Alors c'est l'histoire d'un très joli acteur - Riccardo Scamarcio, sliourp - qui veut annoncer à sa famille qu'il est homo, mais papaBarilla (qui fabrique des pâtes) ne l'entend pas de cette orecchiette et préfère faire une crise cardiaque pour esquiver le sujet. A l'hosto, puisqu'il n'a rien à saucer, il en profite pour retrouver sa grasse maîtresse aux yeux de cocker. Toute la famille est tourneboulée, le grand-frère aussi est homo, deux enfants sur trois, ça fait cher le grattage. Y aussi une fille qui raye des voitures mais ça le réalisateur n'a pas pensé à nous expliquer pourquoi, des amis homos de Ricky-Riccardo qui déboulent et des bonniches molles comme une trique gay face à une allocution de Roselyne Bachelot. Quant à lamamietropimpertinenteetquidevinetoujourstoutcequisetrame (aussi diabétique), elle se suicide en bouffant des gâteaux devant son miroir, ce qui selon moi est un superbe concept cinématographique. Bref, quand on ressort, on se dit que la comédie italienne a quand même plus de talent pour raconter des trucs nuls que son homologue française.

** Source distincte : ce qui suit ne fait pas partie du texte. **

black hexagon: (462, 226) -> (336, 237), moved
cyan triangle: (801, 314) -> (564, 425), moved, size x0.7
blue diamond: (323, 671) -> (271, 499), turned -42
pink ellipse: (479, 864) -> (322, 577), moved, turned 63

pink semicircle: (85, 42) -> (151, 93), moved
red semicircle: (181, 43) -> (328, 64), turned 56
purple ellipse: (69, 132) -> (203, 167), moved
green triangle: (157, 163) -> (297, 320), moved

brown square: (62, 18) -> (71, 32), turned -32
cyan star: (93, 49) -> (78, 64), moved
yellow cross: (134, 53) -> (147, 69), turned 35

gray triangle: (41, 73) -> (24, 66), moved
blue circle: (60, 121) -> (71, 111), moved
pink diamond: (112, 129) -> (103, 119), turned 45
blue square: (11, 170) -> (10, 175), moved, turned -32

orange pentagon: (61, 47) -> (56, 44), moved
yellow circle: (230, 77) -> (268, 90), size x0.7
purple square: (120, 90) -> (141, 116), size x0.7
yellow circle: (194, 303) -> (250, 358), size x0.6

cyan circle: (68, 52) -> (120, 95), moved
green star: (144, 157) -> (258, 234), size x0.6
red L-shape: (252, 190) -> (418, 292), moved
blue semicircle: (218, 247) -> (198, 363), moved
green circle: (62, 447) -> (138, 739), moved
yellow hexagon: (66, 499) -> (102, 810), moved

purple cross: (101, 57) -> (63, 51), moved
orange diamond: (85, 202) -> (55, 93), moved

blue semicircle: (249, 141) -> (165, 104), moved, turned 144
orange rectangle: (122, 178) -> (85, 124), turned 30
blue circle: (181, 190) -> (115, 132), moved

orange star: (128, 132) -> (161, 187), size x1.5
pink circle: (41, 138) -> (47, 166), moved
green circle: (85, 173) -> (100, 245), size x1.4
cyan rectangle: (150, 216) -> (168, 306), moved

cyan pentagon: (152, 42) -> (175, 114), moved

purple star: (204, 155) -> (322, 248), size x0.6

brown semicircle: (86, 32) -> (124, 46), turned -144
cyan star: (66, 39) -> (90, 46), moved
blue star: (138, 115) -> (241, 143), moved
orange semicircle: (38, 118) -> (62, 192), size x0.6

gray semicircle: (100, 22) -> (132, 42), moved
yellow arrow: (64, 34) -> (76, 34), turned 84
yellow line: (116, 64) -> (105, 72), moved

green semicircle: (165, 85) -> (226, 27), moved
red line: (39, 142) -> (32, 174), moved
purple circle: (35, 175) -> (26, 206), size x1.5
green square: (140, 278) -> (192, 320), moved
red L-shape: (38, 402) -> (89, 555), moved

Bon je vais refaire le synopsis car ma collègue raconte très mal les histoires, même les plus simples apparemment (je ne lui confirai pas le papier sur Inception je vous rassure).


Donc Mine Vaganti raconte l’histoire de Tommaso (Riccardo Samarcio) qui compte faire son coming out en plein diner de famille. Malheureusement pour lui son frère lui coupe l’herbe sous le pied et annonce lui aussi qu’il est homo. L’injustice réparée on va parler d’autre chose.


Il y a quelques semaines j’ai découvert Out for justice avec Steven Seagal, un "vigilante movie" pas si con qu’il n’y parait et plutôt… Aïe on me tire les oreilles. Bon alors Mine vaganti c’est pas drôle, comme une comédie française mais avec moins de ringardise. L’avantage des comédies françaises c’est qu’au moins on peut rire de la nullité du film (genre le Baltringue de Lagaf pour ceux qui ont vu la bande annonce, pour le film je ne sais pas… seulement 50 personnes l’on vu sur Paris).


A l’inverse de ma camarade, je me réjouis moins devant le suicide à la pâtisserie, car la vieille on la connait pas, elle n’a pas d’intrigue et elle est aussi importante qu’un store vénitien. De plus, balancé comme un os à ronger, cette scène devient plus un poncif lourdingue et faussement larmoyant, vu et revu, qu’un réel concept cinématographique (Mais je te merde toi à me casser mes trips ! Va donc revoir La Grande bouffe !). Bref un film écrit et réalisé par des tibliothécaires qui s’ignorent.